Could you give the stretch from the line containing "pose: elev=74.8 azim=138.3" through the line containing "Dot at: (335, 315)" again, with "dist" swapped for "distance" and nothing else altered?

-- -- --

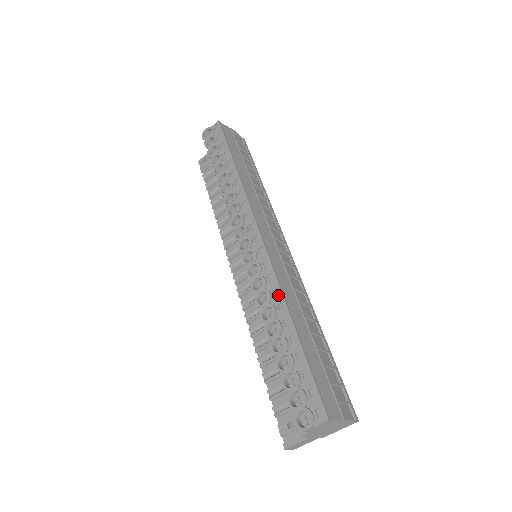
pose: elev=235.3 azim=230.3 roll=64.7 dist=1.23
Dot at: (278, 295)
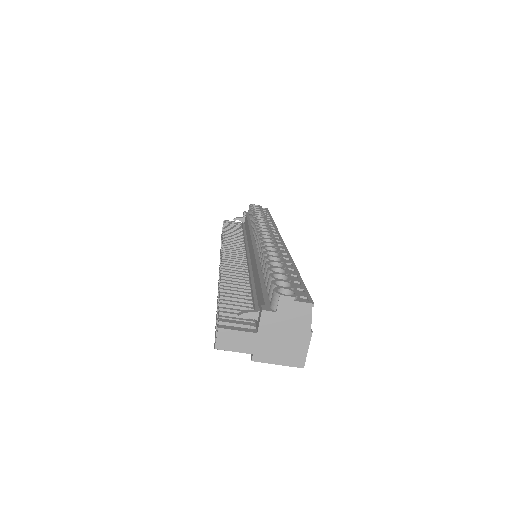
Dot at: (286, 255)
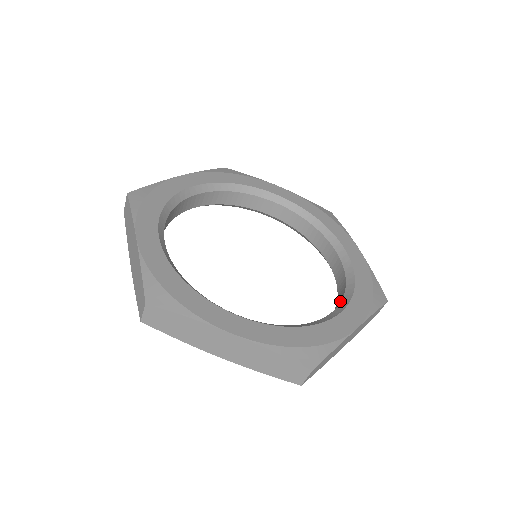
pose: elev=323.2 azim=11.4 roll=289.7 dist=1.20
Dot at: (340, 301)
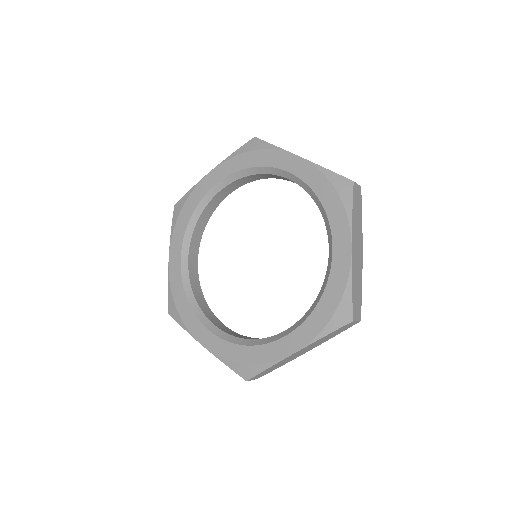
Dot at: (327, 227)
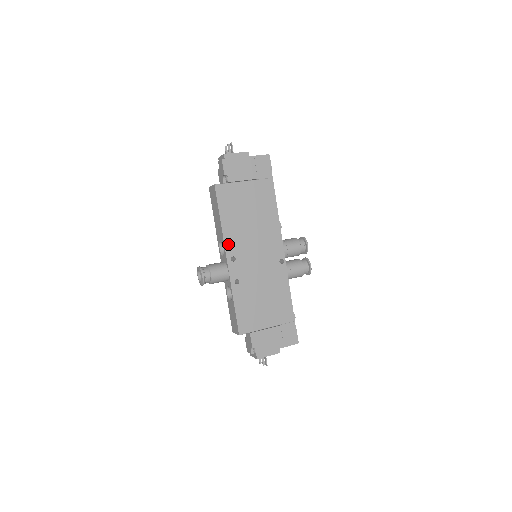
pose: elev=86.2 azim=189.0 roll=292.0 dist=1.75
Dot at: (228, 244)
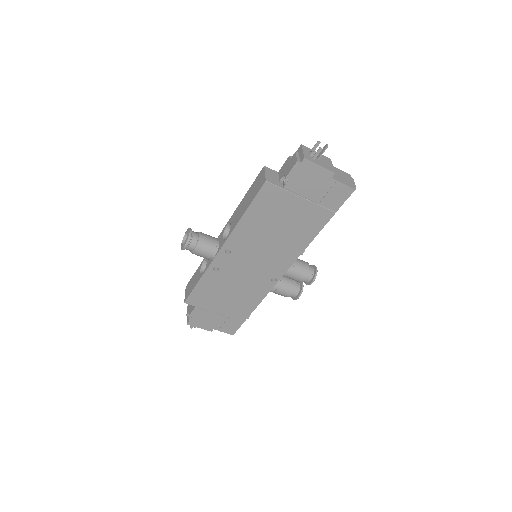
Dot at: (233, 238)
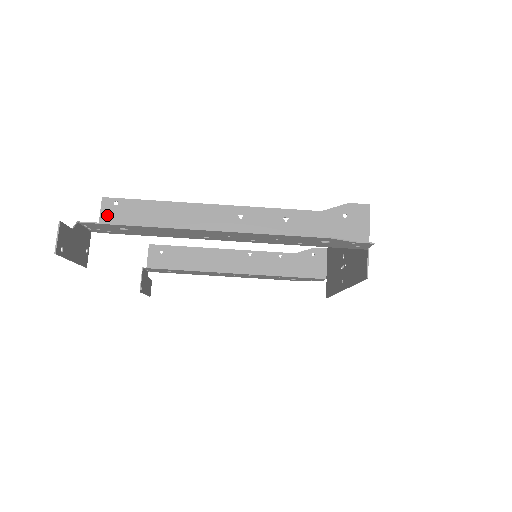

-- -- --

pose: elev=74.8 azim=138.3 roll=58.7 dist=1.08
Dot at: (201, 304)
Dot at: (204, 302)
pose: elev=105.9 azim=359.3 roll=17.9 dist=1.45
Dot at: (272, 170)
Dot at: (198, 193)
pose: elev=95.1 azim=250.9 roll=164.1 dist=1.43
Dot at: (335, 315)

-- -- --

▸ **RESPONSE FOR THIS EXERCISE**
pose: elev=74.8 azim=138.3 roll=58.7 distance=1.08
Dot at: (201, 304)
Dot at: (204, 302)
pose: elev=105.9 azim=359.3 roll=17.9 distance=1.45
Dot at: (272, 170)
Dot at: (198, 193)
pose: elev=95.1 azim=250.9 roll=164.1 distance=1.43
Dot at: (335, 315)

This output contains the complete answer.